Urinary tract infection (UTI), which can develop from urethral catheterization, can lead to longer hospital stay and further complications such as bacteremia. Centers for Medicare and Medicaid Services (CMS) has named UTI a “never” occurrence and stated that, in the future, payments to hospitals where UTI occurs may be reduced or even eliminated. The surgical team at Saint Francis Hospital and Medical Center, a 600-bed regional hospital in Hartford, CT, reviewed the hospital’s 74 UTI cases over four years, finding that its 41 inpatient cases resulted in five deaths and had an additional cost of more than $52,000, on average, while its 33 outpatient cases cost an additional $758, on average, and resulted in two readmissions and four visits to the emergency department. By using the information it learned from its ACS NSQIP data, Saint Francis was able to reduce its rate of post-surgical UTIs by 62 percent over three years (from 2.6 percent in 2008 to 1.5 percent in 2011).

■ Work instructions
Please carry on the passage about reducing post-surgical urinary tract infections at Saint Francis Hospital from its last sentence.

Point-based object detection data
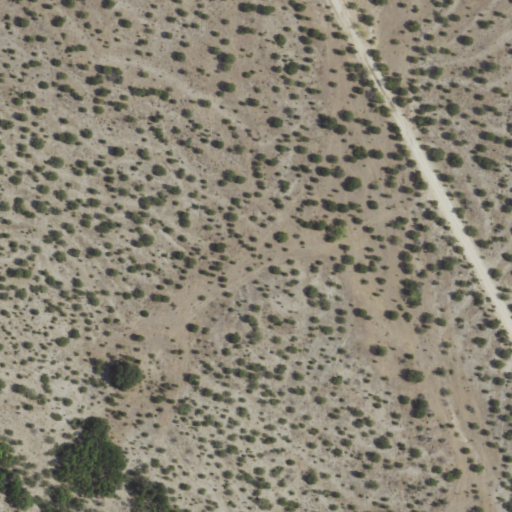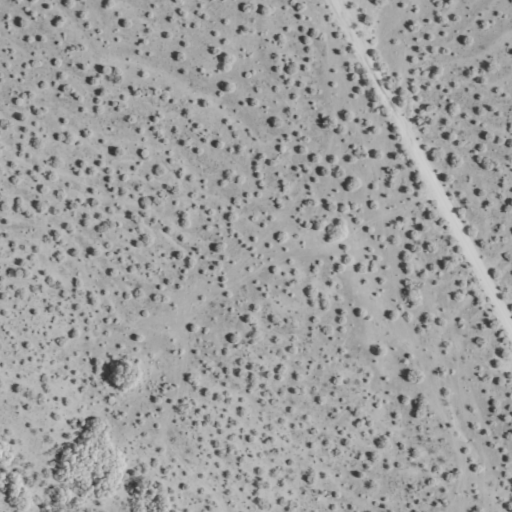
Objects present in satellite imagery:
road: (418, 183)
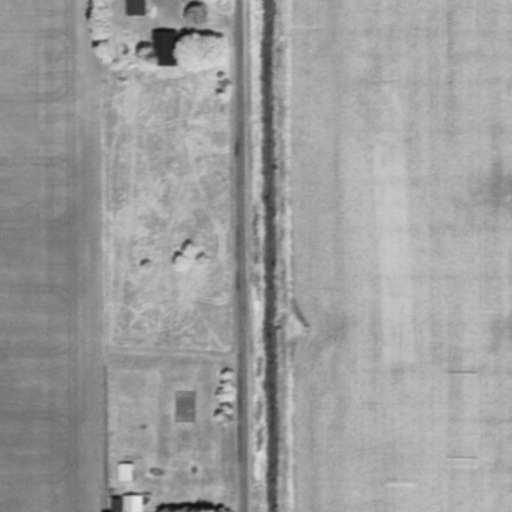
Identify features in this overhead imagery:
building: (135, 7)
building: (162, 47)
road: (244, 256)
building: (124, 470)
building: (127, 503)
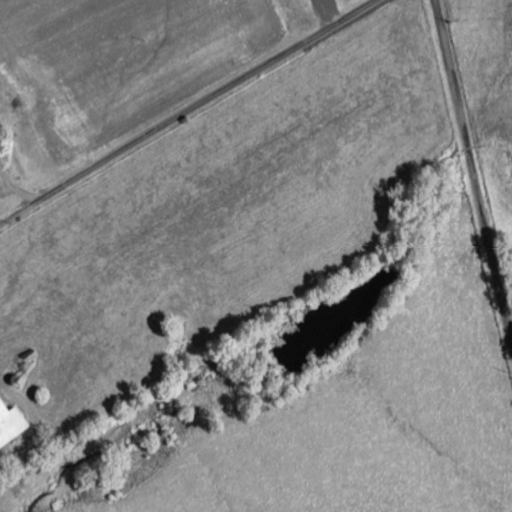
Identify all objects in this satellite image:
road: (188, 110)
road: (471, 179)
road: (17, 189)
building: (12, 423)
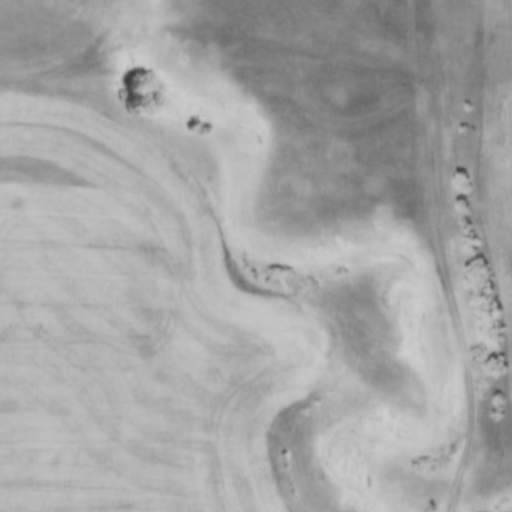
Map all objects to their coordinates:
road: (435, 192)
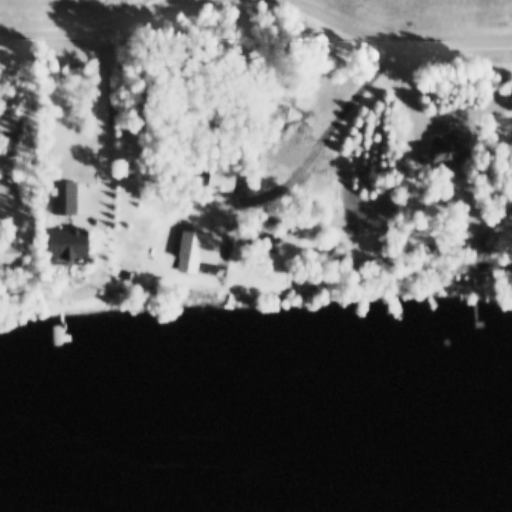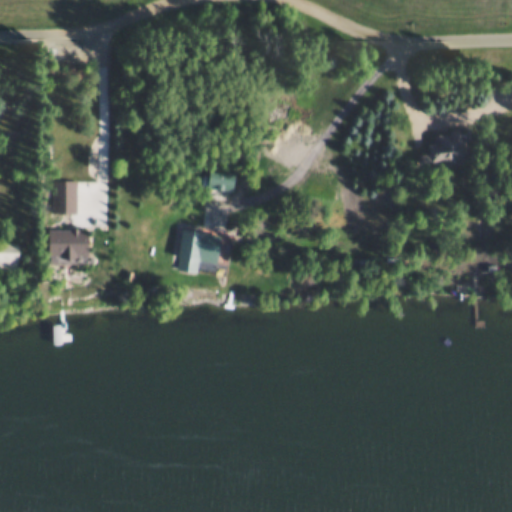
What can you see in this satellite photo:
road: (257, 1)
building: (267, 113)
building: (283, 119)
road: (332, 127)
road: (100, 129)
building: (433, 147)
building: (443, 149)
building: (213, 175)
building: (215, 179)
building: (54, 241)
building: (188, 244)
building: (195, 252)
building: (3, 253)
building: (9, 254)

==

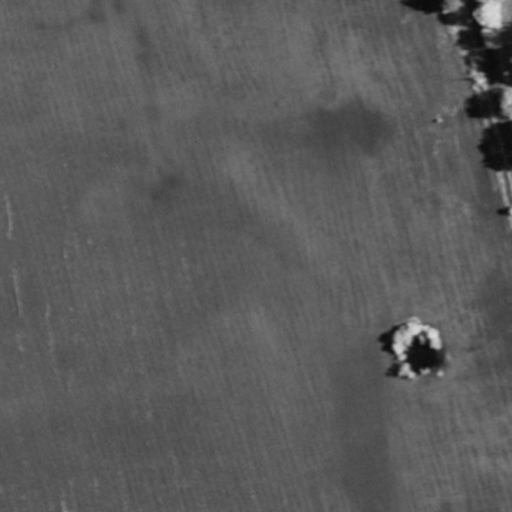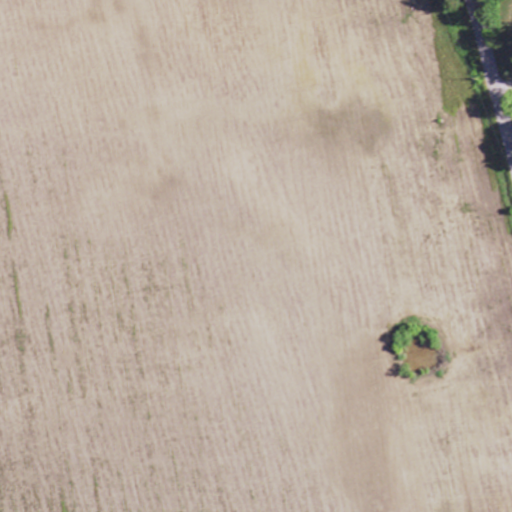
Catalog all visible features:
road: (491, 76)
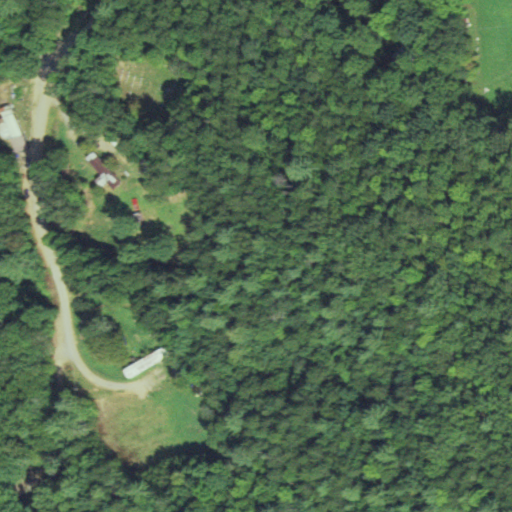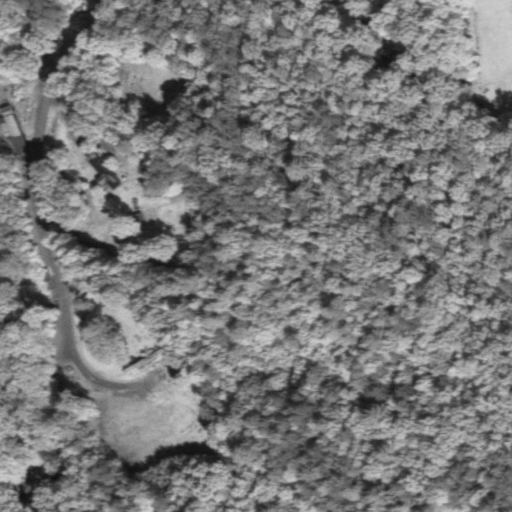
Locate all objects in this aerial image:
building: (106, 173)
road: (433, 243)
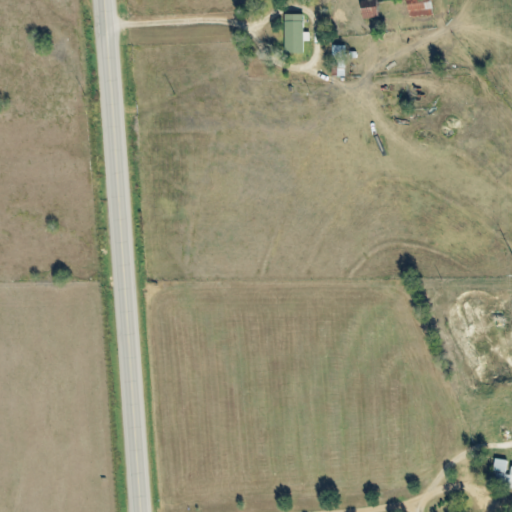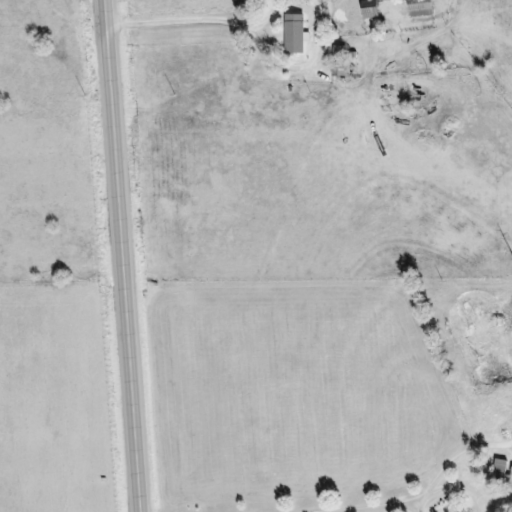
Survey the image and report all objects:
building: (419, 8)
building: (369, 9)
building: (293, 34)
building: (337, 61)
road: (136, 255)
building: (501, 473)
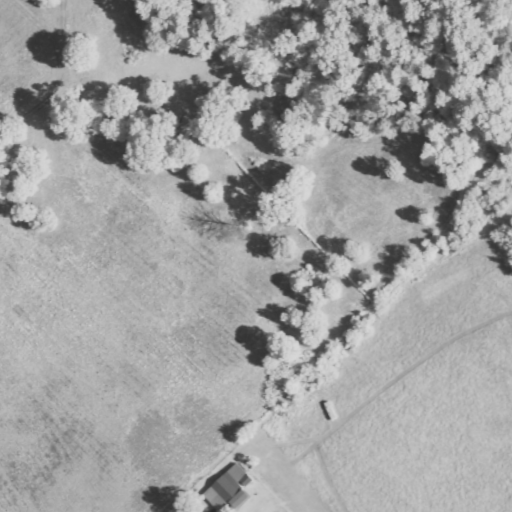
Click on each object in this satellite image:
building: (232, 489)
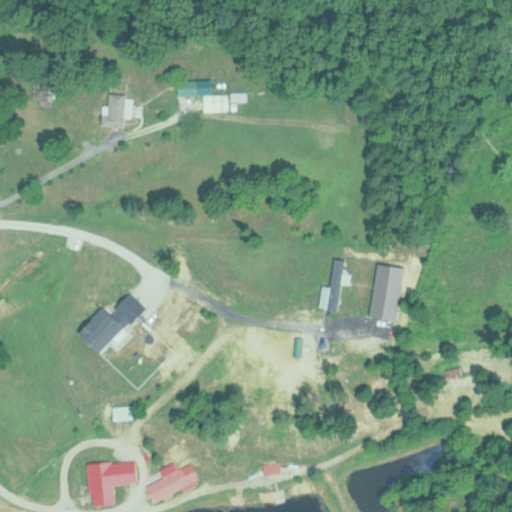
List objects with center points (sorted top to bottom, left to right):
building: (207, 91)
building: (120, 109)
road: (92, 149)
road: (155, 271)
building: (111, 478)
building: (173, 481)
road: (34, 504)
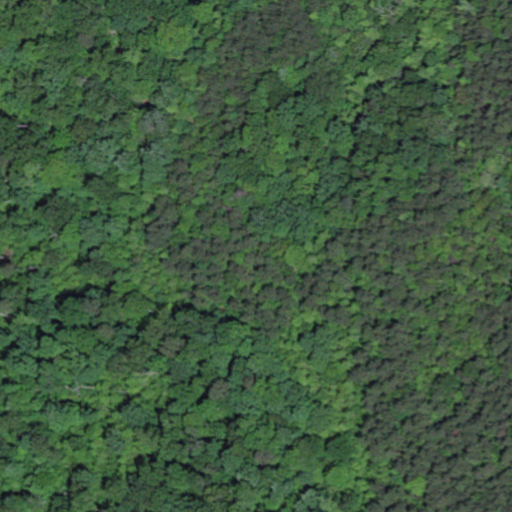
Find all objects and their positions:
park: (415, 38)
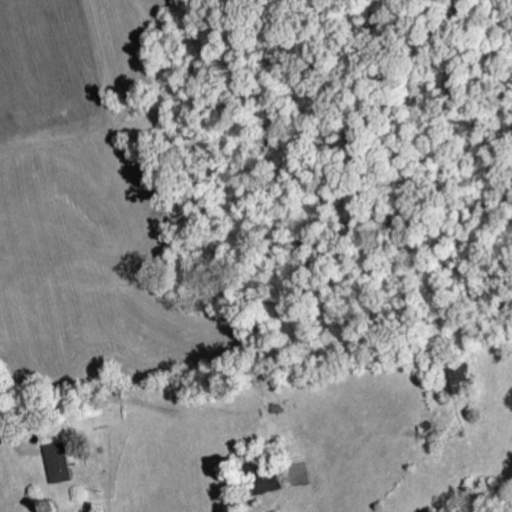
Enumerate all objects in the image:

--

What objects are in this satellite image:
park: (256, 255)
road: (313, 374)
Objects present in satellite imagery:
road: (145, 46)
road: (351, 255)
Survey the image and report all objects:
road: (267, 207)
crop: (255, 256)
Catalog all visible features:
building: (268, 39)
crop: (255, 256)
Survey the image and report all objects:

■ Task answer
Cuyuna Regional Medical Center, a 140-bed rural hospital in Crosby, MN, was experiencing a higher incidence of stroke compared with the national average (0.5 percent vs. 0.2 percent). Through ACS NSQIP, the hospital determined there were a greater number of occurrences related to orthopedic cases compared with the national average. Also, nearly all were inpatient cases. The improvement strategy included changing the anesthesia plan and standardizing anticoagulation orders and protocols. Within one year, stroke incidence fell to below the national average (0.1 percent vs. 0.2 percent).
Ten hospitals in the Tennessee Surgical Quality Collaborative (TSQC) have reduced surgical complications by 19.7 percent since 2009, resulting in at least 533 lives saved and $75.2 million in reduced costs. Compared with complication rates in 2009, participating hospitals in 2012 achieved 19.7 percent fewer postoperative occurrences (p<0.001), and the postoperative mortality rate dropped 31.5 percent (p<0.001). Hospitals prevented an estimated 3.75 deaths per 1,000 surgical procedures and avoided $75.2 million in excess costs. The collaborative saw improvements in 13 of the 17 types of complications, and nine improved significantly (p<.05). The areas of most improvement included all types of surgical site infections, pneumonia and urinary tract infections, which all dropped by approximately one-third.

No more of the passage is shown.